● Provided passage
Re: subdir quotas

Henry C Chang <henry_c_chang@xxxxxxxxxxxxxxxxxxx> · Fri, 4 Jun 2010 11:19:24 +0800

Hi Sage,

On Thu, Jun 3, 2010 at 3:48 AM, Sage Weil <sage@xxxxxxxxxxxx> wrote:
> On Wed, 2 Jun 2010, Henry C Chang wrote:
>> Yes, I am interested and that's what I am doing right now.
>> In fact, we have a clone of ceph on github, and have had a "quick"
>> implementation already. You can get it from:
>>
>> http://github.com/tcloud/ceph/tree/folder-quota
>> http://github.com/tcloud/ceph-client-standalone/tree/folder-quota
>
> Oh, cool.  I'll take a look at this today.
>
>> To allow switching quota on/off, we added the option/configuration on both
>> client and server sides. To enable folder quota, you need to mount ceph with
>> "-o folder_quota=1" on client side. On server side, you need to add
>> "folder quota = 1" in the global section of ceph config file. We also
>> implemented a tool to set/unset/get/list quota limits on folders.
>>
>> To enforce the quota more precisely, our imlementation, however, sacrifies
>> the writing throughput and introduces more traffic:
>>
>> 1. We modified the max_size request-reply behaviour between client and mds.
>>    Our client requests a new max_size only when endoff > max_size. (i.e., it
>>    will not pre-request a larger max-size when it's approached the max_size.)
>>
>> 2. Our client requests a constant 4 MB (the object size) every time. This
>>    degrades the throughput significantly. (It used to request more and more.)
>
> Is this just to reduce the amount by which we might overshoot?  I would
> try to make it a tunable, maybe ('max size slop' or something) so that it

Great!

> preserves the current doubling logic but caps it at some value, so the
> admin can trade throughput vs quota precision.  And/or we can make it also
> dynamic reduce that window as the user approaches the limit.

● Material supplied
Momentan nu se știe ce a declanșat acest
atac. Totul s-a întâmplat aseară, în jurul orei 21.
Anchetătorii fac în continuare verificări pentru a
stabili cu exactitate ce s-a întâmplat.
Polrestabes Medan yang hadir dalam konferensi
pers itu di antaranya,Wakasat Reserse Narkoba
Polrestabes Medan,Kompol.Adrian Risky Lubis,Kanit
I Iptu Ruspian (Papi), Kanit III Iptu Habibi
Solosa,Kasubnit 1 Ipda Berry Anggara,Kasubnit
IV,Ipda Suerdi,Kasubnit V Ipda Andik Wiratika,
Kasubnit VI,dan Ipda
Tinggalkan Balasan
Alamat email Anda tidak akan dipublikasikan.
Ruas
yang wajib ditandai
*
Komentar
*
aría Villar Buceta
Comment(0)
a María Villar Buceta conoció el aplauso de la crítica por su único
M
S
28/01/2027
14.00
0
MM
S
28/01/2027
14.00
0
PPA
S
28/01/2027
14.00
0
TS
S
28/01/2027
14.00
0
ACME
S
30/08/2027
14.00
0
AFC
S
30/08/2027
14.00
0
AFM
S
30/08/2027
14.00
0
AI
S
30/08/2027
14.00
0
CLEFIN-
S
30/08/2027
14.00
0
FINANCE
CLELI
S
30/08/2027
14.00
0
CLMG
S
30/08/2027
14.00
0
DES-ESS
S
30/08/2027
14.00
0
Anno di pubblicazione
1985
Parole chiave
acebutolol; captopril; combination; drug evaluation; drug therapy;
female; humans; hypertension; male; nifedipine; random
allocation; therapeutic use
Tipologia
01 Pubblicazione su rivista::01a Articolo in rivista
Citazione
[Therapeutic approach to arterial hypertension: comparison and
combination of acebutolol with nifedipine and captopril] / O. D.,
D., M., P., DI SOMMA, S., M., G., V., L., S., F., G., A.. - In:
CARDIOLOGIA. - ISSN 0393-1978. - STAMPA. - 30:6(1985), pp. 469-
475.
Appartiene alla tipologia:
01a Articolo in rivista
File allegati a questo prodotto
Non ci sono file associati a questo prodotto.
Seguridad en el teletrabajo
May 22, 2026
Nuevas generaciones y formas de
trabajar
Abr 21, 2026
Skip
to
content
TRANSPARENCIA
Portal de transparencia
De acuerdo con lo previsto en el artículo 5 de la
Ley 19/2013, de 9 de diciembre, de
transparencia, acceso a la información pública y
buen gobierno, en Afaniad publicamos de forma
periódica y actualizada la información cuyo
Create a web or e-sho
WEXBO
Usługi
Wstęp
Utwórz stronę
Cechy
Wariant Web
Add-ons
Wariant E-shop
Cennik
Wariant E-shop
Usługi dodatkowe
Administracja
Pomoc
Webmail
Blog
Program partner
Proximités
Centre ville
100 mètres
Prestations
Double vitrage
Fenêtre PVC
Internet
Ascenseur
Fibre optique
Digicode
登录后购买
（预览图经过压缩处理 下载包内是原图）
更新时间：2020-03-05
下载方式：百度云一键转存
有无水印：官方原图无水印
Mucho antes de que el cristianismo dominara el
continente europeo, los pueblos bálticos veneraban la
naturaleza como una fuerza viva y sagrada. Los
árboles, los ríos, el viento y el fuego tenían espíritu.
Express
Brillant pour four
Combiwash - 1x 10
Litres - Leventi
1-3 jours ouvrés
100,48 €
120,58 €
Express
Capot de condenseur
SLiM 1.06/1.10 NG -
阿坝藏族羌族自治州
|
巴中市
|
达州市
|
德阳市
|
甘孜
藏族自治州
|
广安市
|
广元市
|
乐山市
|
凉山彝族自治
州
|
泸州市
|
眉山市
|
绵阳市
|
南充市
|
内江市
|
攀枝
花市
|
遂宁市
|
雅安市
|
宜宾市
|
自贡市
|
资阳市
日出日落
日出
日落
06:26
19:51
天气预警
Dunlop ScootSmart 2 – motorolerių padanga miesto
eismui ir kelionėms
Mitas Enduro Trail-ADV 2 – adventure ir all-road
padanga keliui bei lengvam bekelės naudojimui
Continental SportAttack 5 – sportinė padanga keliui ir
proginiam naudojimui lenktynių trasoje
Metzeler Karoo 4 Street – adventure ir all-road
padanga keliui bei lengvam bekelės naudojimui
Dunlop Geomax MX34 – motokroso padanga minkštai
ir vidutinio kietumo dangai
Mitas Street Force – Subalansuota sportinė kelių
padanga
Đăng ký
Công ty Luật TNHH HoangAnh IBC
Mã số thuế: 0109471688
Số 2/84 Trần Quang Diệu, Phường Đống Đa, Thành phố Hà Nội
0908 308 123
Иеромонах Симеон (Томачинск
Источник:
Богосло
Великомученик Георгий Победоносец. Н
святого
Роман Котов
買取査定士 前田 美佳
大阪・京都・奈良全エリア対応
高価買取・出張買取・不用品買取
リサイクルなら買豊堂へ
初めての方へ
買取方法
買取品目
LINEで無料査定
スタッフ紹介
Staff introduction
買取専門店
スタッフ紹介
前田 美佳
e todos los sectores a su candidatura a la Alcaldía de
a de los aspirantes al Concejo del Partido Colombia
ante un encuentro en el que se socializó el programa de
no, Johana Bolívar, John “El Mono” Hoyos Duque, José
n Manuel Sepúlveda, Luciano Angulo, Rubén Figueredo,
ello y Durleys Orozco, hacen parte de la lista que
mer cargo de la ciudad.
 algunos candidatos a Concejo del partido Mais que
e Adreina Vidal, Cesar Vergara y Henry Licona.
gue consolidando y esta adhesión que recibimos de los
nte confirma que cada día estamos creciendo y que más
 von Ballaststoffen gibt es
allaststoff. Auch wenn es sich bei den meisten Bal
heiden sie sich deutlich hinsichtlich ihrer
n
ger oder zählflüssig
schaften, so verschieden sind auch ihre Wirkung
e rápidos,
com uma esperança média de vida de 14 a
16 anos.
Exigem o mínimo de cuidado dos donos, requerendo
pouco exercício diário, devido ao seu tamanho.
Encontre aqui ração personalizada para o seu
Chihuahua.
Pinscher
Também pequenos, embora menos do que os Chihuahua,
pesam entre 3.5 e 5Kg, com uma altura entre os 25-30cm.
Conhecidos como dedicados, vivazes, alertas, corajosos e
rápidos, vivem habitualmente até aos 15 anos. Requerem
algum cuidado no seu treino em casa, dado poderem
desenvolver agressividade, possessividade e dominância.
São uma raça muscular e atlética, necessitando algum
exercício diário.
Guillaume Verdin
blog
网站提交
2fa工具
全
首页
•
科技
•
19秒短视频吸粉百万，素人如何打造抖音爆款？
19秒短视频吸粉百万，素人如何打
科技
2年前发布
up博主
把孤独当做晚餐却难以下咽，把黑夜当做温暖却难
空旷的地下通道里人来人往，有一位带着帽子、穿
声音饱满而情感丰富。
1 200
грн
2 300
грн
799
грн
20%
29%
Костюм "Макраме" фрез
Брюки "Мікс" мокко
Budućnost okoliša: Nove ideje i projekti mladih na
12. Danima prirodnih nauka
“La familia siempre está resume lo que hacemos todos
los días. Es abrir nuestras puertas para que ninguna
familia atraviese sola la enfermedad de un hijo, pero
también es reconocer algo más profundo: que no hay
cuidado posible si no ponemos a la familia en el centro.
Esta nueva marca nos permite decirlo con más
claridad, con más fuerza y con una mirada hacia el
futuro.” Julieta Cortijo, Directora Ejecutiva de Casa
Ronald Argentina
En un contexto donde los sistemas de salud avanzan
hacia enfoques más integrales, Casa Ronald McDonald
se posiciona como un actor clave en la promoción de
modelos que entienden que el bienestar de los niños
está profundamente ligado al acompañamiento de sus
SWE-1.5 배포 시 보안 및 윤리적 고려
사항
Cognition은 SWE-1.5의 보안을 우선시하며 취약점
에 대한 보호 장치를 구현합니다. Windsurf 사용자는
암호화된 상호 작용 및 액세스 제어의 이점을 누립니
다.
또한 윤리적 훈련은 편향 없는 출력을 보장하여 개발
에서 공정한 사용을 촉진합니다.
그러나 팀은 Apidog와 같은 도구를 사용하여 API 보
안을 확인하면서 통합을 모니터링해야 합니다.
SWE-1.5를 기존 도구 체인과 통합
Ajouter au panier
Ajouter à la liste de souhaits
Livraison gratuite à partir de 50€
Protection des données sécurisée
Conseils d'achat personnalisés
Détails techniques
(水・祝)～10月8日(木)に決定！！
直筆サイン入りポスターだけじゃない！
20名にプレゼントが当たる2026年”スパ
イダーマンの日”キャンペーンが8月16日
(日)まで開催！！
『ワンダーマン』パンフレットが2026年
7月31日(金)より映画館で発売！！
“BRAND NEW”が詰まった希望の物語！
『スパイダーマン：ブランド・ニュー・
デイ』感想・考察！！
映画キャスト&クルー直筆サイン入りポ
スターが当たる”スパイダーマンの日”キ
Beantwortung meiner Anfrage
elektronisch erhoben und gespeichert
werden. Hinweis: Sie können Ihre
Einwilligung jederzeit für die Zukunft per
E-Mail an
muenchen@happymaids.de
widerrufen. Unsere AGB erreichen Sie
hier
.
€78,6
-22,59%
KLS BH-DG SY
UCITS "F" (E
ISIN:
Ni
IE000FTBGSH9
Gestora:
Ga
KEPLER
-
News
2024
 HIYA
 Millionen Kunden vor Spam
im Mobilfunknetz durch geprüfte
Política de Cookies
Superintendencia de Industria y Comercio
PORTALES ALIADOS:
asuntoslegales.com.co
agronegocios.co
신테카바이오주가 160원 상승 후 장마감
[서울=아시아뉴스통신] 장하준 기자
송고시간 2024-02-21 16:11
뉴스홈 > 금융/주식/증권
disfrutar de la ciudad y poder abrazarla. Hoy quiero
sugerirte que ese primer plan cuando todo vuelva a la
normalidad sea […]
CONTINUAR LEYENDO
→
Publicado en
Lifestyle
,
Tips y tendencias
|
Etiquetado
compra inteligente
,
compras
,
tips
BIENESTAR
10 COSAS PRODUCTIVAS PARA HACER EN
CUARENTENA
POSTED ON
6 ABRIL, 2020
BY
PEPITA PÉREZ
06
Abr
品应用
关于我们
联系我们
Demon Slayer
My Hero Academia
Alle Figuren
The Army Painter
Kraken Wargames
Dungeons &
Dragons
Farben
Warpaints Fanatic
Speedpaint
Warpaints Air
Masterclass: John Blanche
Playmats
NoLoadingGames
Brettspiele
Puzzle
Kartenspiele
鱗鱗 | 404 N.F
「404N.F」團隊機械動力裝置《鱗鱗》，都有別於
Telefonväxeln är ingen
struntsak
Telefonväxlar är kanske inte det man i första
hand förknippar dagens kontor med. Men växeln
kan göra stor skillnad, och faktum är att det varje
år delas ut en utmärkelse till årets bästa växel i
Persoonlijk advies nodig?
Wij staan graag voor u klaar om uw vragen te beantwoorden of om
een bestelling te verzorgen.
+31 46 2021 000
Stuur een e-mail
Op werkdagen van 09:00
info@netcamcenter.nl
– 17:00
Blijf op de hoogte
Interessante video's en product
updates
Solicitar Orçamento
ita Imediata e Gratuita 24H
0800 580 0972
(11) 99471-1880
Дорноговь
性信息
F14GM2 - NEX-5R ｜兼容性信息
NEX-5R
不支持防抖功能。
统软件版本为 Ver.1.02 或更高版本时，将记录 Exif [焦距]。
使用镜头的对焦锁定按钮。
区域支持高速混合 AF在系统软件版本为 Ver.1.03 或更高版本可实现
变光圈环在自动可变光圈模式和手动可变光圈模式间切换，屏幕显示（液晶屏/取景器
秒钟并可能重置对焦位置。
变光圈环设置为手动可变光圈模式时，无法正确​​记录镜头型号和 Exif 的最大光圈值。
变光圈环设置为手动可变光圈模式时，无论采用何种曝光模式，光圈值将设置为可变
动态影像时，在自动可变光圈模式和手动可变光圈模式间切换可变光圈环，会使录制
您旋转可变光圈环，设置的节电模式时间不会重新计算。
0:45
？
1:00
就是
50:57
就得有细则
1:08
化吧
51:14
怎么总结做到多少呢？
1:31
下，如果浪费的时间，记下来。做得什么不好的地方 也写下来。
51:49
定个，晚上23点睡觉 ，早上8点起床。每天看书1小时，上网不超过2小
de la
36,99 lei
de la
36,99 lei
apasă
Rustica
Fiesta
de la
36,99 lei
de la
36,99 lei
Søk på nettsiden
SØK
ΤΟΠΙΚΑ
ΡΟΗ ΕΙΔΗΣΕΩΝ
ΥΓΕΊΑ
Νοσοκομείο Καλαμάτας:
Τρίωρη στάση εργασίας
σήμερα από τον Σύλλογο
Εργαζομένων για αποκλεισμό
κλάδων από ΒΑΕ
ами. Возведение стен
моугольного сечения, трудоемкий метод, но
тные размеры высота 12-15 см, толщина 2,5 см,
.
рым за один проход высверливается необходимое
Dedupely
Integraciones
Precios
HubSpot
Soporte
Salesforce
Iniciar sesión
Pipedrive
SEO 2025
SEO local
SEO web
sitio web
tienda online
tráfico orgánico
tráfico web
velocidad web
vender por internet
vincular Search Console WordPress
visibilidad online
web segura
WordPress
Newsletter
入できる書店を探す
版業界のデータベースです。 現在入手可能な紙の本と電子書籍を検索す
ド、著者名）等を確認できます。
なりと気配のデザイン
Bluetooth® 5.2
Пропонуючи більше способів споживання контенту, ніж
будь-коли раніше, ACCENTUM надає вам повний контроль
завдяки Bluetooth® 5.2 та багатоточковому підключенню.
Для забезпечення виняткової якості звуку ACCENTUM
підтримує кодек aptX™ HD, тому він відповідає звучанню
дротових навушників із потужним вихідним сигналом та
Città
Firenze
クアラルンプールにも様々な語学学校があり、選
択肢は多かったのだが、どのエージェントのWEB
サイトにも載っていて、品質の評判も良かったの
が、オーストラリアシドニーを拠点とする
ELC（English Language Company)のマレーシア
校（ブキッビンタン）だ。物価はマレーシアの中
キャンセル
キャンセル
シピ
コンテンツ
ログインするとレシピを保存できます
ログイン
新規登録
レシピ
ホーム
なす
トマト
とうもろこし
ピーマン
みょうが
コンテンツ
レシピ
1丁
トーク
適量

● Problem to work on
Repeat the part of the subdir quotas thread between "Henry C Chang <henry_c_chang@xxxxxxxxxxxxxxxxxxx>" and "doing right now.", inclusive, word for word. The material isn't needed for what follows.

● Response box
Henry C Chang <henry_c_chang@xxxxxxxxxxxxxxxxxxx> · Fri, 4 Jun 2010 11:19:24 +0800

Hi Sage,

On Thu, Jun 3, 2010 at 3:48 AM, Sage Weil <sage@xxxxxxxxxxxx> wrote:
> On Wed, 2 Jun 2010, Henry C Chang wrote:
>> Yes, I am interested and that's what I am doing right now.